La science française: La grande oubliée des enjeux du pays
Jérôme Fenoglio, Directeur du « Monde » pousea un cri d’alarme vis-à-vis d’une recherche relativement marginalisée dans les débats actuels.( extrait)
Dans le débat public, la recherche figure, certes, comme un passage obligé des programmes de tous les partis. Pour autant, elle n’apparaît que très marginalement dans les confrontations d’idées et d’arguments. L’esquisse de campagne présidentielle qui se dessine ces jours-ci en fournit une illustration confondante.
Un polémiste d’extrême droite, candidat non déclaré, y réécrit sans vergogne le passé ; démonstration par l’obscène de la nécessité d’une science historique qui puisse être opposée aux falsificateurs. D’autres y font régulièrement état de leur angoisse devant les travaux intersectionnels dans quelques facultés de sciences humaines ; signe que leur échelle des périls qui pèsent sur l’enseignement supérieur, et obèrent son avenir, est singulièrement faussée. Certains s’y montrent obsédés par les étrangers qui arrivent, mais beaucoup moins tourmentés par les Français qui partent, comme ces jeunes titulaires d’un doctorat qui finissent par s’expatrier par lassitude d’attendre un poste, ou des moyens à la hauteur de leurs capacités – la Prix Nobel de chimie 2020, Emmanuelle Charpentier, en a fourni un exemple récent.

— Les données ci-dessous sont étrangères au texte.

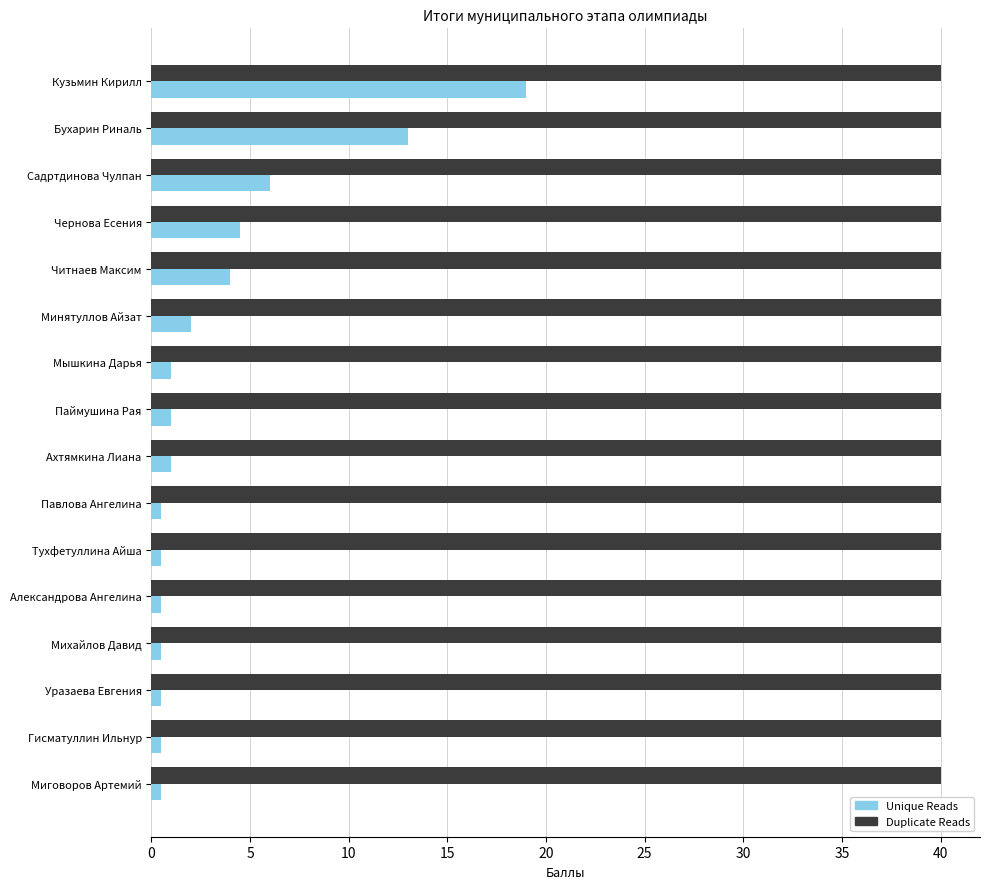

How many distinct data groups are displayed?

2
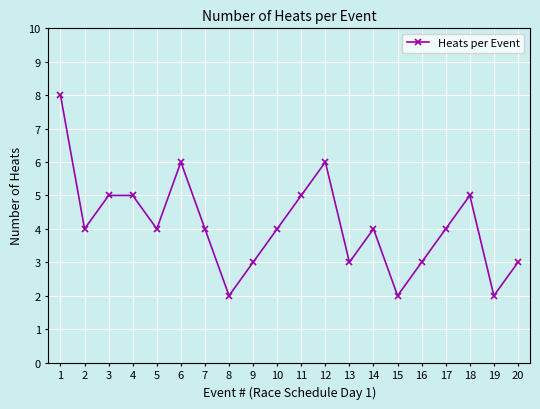

What is the value of the 10th point from the left?

4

Globalement, les débats tournent en boucle autour des thèmes, certes non dénués d’enjeux, de la sécurité et de l’identité, à rebours de ce qui vient d’arriver lors des législatives allemandes, où les Verts et les libéraux ont accru leur audience en inscrivant notamment la recherche comme un dossier central de leur campagne. En France, les sciences sont même parfois délibérément écartées de la scène pour que le thème de la laïcité puisse y jouer seul le rôle que les sciences ont pourtant rempli sans faillir depuis leur entrée dans l’ère moderne, il y a plus de trois siècles : opposer l’esprit des Lumières, et la vigueur de leur universalisme, à tous les obscurantismes.

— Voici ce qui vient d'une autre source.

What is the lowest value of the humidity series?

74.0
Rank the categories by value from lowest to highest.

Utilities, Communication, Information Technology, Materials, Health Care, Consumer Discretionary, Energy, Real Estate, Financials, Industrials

Cet effacement est d’autant plus dommageable que, au-delà de son inscription dans le récit national, la recherche scientifique fournit des éléments essentiels à la vie démocratique. Sa méthode, tant qu’elle est tenue à l’écart des conflits d’intérêts, s’oppose aux fantasmes et aux manipulations. Son expertise donne la mesure des dangers, tels ceux d’une crise climatique qui ne cesse de s’aggraver, ou de la pandémie de Covid qui vient de nous frapper. Son besoin de collaborations larges, souvent internationales, s’oppose aux enfermements locaux. Elle détient ainsi la clé des délibérations qui doivent conduire les citoyens à choisir entre tous les avenirs possibles.

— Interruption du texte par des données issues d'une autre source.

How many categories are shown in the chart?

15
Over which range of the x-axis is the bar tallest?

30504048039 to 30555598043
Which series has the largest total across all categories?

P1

Pour lui permettre de remplir durablement cette mission, encore faut-il lui accorder une protection, des moyens et de la considération. C’est très exactement ce qui est en train de se perdre, en France, si une prise de conscience générale n’impose pas la relance et la sanctuarisation de la recherche comme des objectifs essentiels du prochain quinquennat.